The Badgers didn’t blitz often Saturday, and part of that may stem from the fact that Iowa didn’t face many obvious passing downs. The Hawkeyes only had four third downs of more than 5 yards. They found enough success in the run game to avoid those situations and used play-action to their advantage, as shown in the two videos above.

Deron Harrell surprisingly earned the start at cornerback over Caesar Williams, and he did experience some issues in his first extended playing time. But some of the Hawkeyes’ long gains weren’t necessarily the secondary’s fault.

Take the play below, for example. The end result makes it look as if Faion Hicks got beat deep. Watch back from the beginning, however, and you’ll see UW in zone coverage with corners responsible for the flat. Hicks sprints deeper when he knows no one’s in his zone, and he nearly catches up to a wide-open T.J. Hockenson before the ball arrives. Andrew Van Ginkel, on one of only five snaps he played, does get some initial push and force Stanley out of the pocket, but in total Stanley uses about six seconds to get rid of the ball.

When a quarterback has that much time to throw, he’s bound to find an open man. You could argue Van Ginkel was held on this play, but this was just one of many examples where things broke down defensively for the Badgers, and there wasn’t just one position group to blame.

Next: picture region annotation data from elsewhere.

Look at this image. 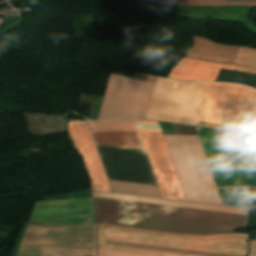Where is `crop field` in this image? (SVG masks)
<instances>
[{
	"instance_id": "obj_18",
	"label": "crop field",
	"mask_w": 256,
	"mask_h": 256,
	"mask_svg": "<svg viewBox=\"0 0 256 256\" xmlns=\"http://www.w3.org/2000/svg\"><path fill=\"white\" fill-rule=\"evenodd\" d=\"M157 77L149 76L137 118H145Z\"/></svg>"
},
{
	"instance_id": "obj_5",
	"label": "crop field",
	"mask_w": 256,
	"mask_h": 256,
	"mask_svg": "<svg viewBox=\"0 0 256 256\" xmlns=\"http://www.w3.org/2000/svg\"><path fill=\"white\" fill-rule=\"evenodd\" d=\"M163 136L186 199L222 205L198 137Z\"/></svg>"
},
{
	"instance_id": "obj_7",
	"label": "crop field",
	"mask_w": 256,
	"mask_h": 256,
	"mask_svg": "<svg viewBox=\"0 0 256 256\" xmlns=\"http://www.w3.org/2000/svg\"><path fill=\"white\" fill-rule=\"evenodd\" d=\"M206 84L158 77L146 119L195 125Z\"/></svg>"
},
{
	"instance_id": "obj_20",
	"label": "crop field",
	"mask_w": 256,
	"mask_h": 256,
	"mask_svg": "<svg viewBox=\"0 0 256 256\" xmlns=\"http://www.w3.org/2000/svg\"><path fill=\"white\" fill-rule=\"evenodd\" d=\"M252 248H256V241H251Z\"/></svg>"
},
{
	"instance_id": "obj_19",
	"label": "crop field",
	"mask_w": 256,
	"mask_h": 256,
	"mask_svg": "<svg viewBox=\"0 0 256 256\" xmlns=\"http://www.w3.org/2000/svg\"><path fill=\"white\" fill-rule=\"evenodd\" d=\"M98 256H144V255H136V254H127V253H119V252H110V251L98 250Z\"/></svg>"
},
{
	"instance_id": "obj_13",
	"label": "crop field",
	"mask_w": 256,
	"mask_h": 256,
	"mask_svg": "<svg viewBox=\"0 0 256 256\" xmlns=\"http://www.w3.org/2000/svg\"><path fill=\"white\" fill-rule=\"evenodd\" d=\"M239 47L215 44L203 38L193 36V46L186 57L211 60L223 63H235Z\"/></svg>"
},
{
	"instance_id": "obj_1",
	"label": "crop field",
	"mask_w": 256,
	"mask_h": 256,
	"mask_svg": "<svg viewBox=\"0 0 256 256\" xmlns=\"http://www.w3.org/2000/svg\"><path fill=\"white\" fill-rule=\"evenodd\" d=\"M99 222L169 232L210 234L244 226L246 215L93 197Z\"/></svg>"
},
{
	"instance_id": "obj_21",
	"label": "crop field",
	"mask_w": 256,
	"mask_h": 256,
	"mask_svg": "<svg viewBox=\"0 0 256 256\" xmlns=\"http://www.w3.org/2000/svg\"><path fill=\"white\" fill-rule=\"evenodd\" d=\"M250 256H256V250H252Z\"/></svg>"
},
{
	"instance_id": "obj_6",
	"label": "crop field",
	"mask_w": 256,
	"mask_h": 256,
	"mask_svg": "<svg viewBox=\"0 0 256 256\" xmlns=\"http://www.w3.org/2000/svg\"><path fill=\"white\" fill-rule=\"evenodd\" d=\"M17 256H95V224H29Z\"/></svg>"
},
{
	"instance_id": "obj_15",
	"label": "crop field",
	"mask_w": 256,
	"mask_h": 256,
	"mask_svg": "<svg viewBox=\"0 0 256 256\" xmlns=\"http://www.w3.org/2000/svg\"><path fill=\"white\" fill-rule=\"evenodd\" d=\"M170 6H256V0H147Z\"/></svg>"
},
{
	"instance_id": "obj_14",
	"label": "crop field",
	"mask_w": 256,
	"mask_h": 256,
	"mask_svg": "<svg viewBox=\"0 0 256 256\" xmlns=\"http://www.w3.org/2000/svg\"><path fill=\"white\" fill-rule=\"evenodd\" d=\"M92 195L97 196V197L140 201V202L157 203V204L174 205V206L191 207V208L208 209V210H217V211L234 212V213H242V214H246V212H247L246 209H241V208H232V207L197 204V203L162 200V199H153V198L118 195V194L101 193V192H93Z\"/></svg>"
},
{
	"instance_id": "obj_11",
	"label": "crop field",
	"mask_w": 256,
	"mask_h": 256,
	"mask_svg": "<svg viewBox=\"0 0 256 256\" xmlns=\"http://www.w3.org/2000/svg\"><path fill=\"white\" fill-rule=\"evenodd\" d=\"M97 144L144 150L134 121H88Z\"/></svg>"
},
{
	"instance_id": "obj_12",
	"label": "crop field",
	"mask_w": 256,
	"mask_h": 256,
	"mask_svg": "<svg viewBox=\"0 0 256 256\" xmlns=\"http://www.w3.org/2000/svg\"><path fill=\"white\" fill-rule=\"evenodd\" d=\"M220 68L236 70L237 66L182 58L169 77L187 80L214 81Z\"/></svg>"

Give credit to the unit for coming up with three fourth-quarter stops, but there are certainly plenty of issues to correct. A full return from Van Ginkel after the bye week would at least serve as a good start towards turning things around after the last two games.

Here are a couple other tidbits after re-watching Saturday’s game:

— Outside of the five snaps in which Van Ginkel subbed in for Tyler Johnson, Johnson and Zack Baun played every snap on defense. Christian Bell did not see any after playing 40 snaps last week against BYU.

— Harrell mentioned during fall camp that he needed to improve in press coverage, and it looks like he’s still got work to do in that area.

— The Badgers missed six tackles against Iowa, per PFF, an improvement on last week’s 10. Safety Scott Nelson missed two, including a big one on the Hawkeyes’ first drive that sprung a 20-yard gain. The redshirt freshman’s had his moments in coverage but needs to clean up his tackling.